“O Brasil precisa dobrar gasto em saúde”, diz especialista
Natalia Cuminale
Foto: Virginia Damas
Há um consenso em torno da necessidade de o combalido sistema público de saúde brasileiro receber mais recursos para deixar a UTI. Mas quanto? Ligia Giovanella, pesquisadora da Escola Nacional de Saúde Pública Sergio Arouca, ligada à Fundação Oswaldo Cruz, apresenta a sua conta: “A princípio, precisamos dobrar os gastos”. Além de mais dinheiro, o Sistema Único de Saúde precisa de mais gestão e deverá se defrontar com um novo desafio nos próximos anos. “O SUS vai ter que responder às mudanças sociais.
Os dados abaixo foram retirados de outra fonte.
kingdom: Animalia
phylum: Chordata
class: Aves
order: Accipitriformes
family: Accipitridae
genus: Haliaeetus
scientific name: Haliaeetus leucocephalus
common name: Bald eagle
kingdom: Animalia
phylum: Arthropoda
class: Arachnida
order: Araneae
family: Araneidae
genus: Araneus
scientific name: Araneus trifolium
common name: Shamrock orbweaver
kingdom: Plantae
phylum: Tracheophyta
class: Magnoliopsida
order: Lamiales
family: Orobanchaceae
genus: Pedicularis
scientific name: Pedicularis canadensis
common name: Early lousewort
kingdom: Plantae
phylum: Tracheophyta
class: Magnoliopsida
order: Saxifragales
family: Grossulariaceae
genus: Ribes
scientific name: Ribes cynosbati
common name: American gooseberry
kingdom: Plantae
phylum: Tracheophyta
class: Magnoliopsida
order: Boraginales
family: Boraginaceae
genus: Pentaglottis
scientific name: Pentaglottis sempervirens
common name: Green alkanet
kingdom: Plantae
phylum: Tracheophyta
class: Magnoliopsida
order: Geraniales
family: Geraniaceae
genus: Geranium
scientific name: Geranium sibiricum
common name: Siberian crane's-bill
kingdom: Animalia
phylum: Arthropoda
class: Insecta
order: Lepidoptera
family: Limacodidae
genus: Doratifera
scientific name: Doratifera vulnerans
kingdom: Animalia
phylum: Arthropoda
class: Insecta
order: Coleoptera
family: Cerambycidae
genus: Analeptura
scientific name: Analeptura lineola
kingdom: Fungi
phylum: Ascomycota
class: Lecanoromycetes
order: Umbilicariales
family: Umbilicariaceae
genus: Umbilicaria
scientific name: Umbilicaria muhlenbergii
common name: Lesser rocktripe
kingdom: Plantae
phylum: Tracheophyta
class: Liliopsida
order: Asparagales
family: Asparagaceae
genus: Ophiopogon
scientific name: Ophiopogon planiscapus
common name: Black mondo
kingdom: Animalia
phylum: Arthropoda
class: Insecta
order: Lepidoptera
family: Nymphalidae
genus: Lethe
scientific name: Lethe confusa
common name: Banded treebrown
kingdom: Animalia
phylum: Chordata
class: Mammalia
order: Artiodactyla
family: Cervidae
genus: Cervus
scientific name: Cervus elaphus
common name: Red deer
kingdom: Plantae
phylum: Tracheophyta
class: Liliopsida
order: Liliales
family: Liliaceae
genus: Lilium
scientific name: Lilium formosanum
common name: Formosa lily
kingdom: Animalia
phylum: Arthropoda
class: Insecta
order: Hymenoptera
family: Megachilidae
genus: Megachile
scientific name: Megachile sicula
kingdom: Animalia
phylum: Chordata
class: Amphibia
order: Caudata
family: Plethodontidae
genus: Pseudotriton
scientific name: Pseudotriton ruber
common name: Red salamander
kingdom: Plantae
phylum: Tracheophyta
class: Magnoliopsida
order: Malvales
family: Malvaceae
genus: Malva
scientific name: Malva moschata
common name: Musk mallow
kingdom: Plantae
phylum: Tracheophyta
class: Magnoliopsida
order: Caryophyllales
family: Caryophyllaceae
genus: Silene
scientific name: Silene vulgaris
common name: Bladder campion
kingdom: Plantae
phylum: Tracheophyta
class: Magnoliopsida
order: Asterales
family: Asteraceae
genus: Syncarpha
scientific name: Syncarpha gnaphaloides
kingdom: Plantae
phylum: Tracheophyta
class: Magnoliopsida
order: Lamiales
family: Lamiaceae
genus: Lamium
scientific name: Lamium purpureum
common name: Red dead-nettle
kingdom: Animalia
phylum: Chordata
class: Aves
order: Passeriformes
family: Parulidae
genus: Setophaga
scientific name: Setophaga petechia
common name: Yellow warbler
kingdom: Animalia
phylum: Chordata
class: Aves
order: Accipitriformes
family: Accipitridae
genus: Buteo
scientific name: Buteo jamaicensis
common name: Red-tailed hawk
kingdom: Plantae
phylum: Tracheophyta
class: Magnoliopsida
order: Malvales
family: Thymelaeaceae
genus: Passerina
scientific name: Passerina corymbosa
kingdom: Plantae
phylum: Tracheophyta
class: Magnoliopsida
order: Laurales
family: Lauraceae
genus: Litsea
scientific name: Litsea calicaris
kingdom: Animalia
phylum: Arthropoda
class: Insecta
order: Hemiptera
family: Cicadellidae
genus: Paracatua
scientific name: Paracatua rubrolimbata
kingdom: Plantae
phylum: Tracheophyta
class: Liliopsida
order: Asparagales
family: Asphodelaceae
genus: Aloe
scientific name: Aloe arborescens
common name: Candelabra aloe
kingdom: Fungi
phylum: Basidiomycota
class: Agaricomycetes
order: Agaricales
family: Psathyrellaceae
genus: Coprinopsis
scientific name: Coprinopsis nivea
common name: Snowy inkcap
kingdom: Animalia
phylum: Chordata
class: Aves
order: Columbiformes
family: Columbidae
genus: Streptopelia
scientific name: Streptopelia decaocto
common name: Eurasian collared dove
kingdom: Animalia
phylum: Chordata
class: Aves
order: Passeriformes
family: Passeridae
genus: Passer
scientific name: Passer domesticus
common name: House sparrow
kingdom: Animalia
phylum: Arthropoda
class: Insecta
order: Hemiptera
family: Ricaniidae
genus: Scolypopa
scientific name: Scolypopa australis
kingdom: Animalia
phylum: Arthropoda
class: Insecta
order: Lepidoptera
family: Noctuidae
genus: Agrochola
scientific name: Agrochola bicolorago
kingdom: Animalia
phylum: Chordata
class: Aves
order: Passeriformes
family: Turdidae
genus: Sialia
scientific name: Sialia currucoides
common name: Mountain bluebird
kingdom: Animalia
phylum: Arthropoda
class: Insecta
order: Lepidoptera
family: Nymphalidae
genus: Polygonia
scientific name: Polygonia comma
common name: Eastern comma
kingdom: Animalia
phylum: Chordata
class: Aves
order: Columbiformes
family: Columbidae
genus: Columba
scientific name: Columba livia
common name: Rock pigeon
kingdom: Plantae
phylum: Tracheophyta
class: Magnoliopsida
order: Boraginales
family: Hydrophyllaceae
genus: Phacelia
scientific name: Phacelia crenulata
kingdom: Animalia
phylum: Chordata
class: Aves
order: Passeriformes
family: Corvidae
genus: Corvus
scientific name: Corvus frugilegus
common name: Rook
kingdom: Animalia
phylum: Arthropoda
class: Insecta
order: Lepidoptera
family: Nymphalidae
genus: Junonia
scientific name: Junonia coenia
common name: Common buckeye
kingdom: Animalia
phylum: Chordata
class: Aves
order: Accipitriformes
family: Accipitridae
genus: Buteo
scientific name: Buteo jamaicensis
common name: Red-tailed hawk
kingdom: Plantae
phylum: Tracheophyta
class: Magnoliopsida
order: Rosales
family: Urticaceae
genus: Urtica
Com a melhoria da situação econômica de uma parcela da sociedade, precisará atender a expectativas da nova classe média baixa.” Eis mais um desafio para o presidente que assumirá o posto em 2011. Leia a seguir os principais trechos da entrevista com a especialista.
Qual o maior desafio que o próximo presidente da República deverá enfrentar na área de saúde?
O grande desafio para o novo governo será construir de fato um sistema público universal de saúde, de qualidade, como é o pretendido pelo SUS. O nosso segue um modelo inglês, sem contribuição prévia, financiado pelos recursos fiscais. O primeiro grande desafio é ampliar os recursos. Nos países europeus, os valores destinados à saúde chegam a 8% do PIB. Os gastos brasileiros são, em média, de 3,6%. Considerando-se a riqueza nacional, é muito pouco. A princípio, precisamos dobrar os gastos com saúde pública.
Por que o Brasil investe pouco?
Temos limites nas nossas políticas econômicas, além de disputas sociais e políticas que atrapalham a discussão sobre a quantidade de recursos. Sabemos que um SUS de qualidade e com oferta universal de serviços aumentaria a disposição da classe média em contribuir com o pagamento de impostos. Atualmente, há uma baixa disposição porque a classe média não utiliza o serviço e porque os serviços não são completamente universalizados.
O SUS corre o risco de se tornar inviável? O que precisa ser feito para que não ocorra um colapso no sistema público?
Não acredito que haja risco iminente de colapso do SUS. Mas as escolhas que fizermos a partir de agora podem levar à construção de diferentes tipos de sistema. Por exemplo: uma política mais direcionada a parcelas mais pobres da população ou um sistema de má qualidade, sem acesso universal. O SUS vai ter que responder às mudanças sociais. Com a melhoria da situação econômica de uma parcela da sociedade, precisará atender a expectativas da nova classe média baixa.
Além de aumentar o investimento, o que mais é importante?
Outro desafio é estabelecer prioridades para o modelo assistencial. Atualmente, a cobertura de atenção básica, por meio do programa Saúde da Família, alcança apenas 50% da população. É preciso que haja uma ampliação sustentada, de modo a atingir 80% da população. O ideal é que cada pessoa tivesse acesso regular ao serviço, como acontece na Espanha ou na Inglaterra. O problema é que, mesmo nos municípios onde o acesso foi ampliado, ainda há um gargalo importante na oferta de serviços de média e alta complexidade. Temos prazos excessivamente longos para atendimentos. Até pouco tempo atrás, em algumas cidades, não havia sequer registros da quantidade de pessoas na fila e o tempo de espera. Já estamos em um momento avançado no SUS, em que é necessário dar à população garantias explícitas de que os serviços irão funcionar. Além disso, o Brasil precisa intensificar a formação de médicos especializados em medicina de família e comunidade.
Isso não ocorre?
Existem algumas iniciativas. Porém, o número de médicos especializados nessas áreas é muito pequeno. O Ministério da Saúde não regula de fato a formação de especialistas em medicina. É diferente de outros países. Na Espanha, as vagas de residência para uma ou outra especialidade são definidas a partir da necessidade do sistema público de saúde. Embora no nosso país tenha havido algumas estratégias de aproximação, não é o Ministério da Saúde que trata desse assunto.
Entre as promessas dos candidatos à Presidência, estão a criação de ambulatórios de medicina especializada, a realização de mutirões e o acesso universal a remédios para diabetes e hipertensão. É disso que o Brasil precisa?
Há um problema em relação à oferta de serviços especializados. No entanto, o investimento nessa área não pode interferir na ampliação da atenção primária. Já iniciativas como mutirões podem responder a situações emergenciais, reduzindo filas de espera por cirurgias eletivas. Mas os mutirões não podem ser a política regular de governo: quando eles chegarem ao fim, as filas voltarão a aparecer. Sobre o acesso universal a remédios, já existem políticas de distribuição dos medicamentos para doenças crônicas. Essa é uma política importante de longa duração.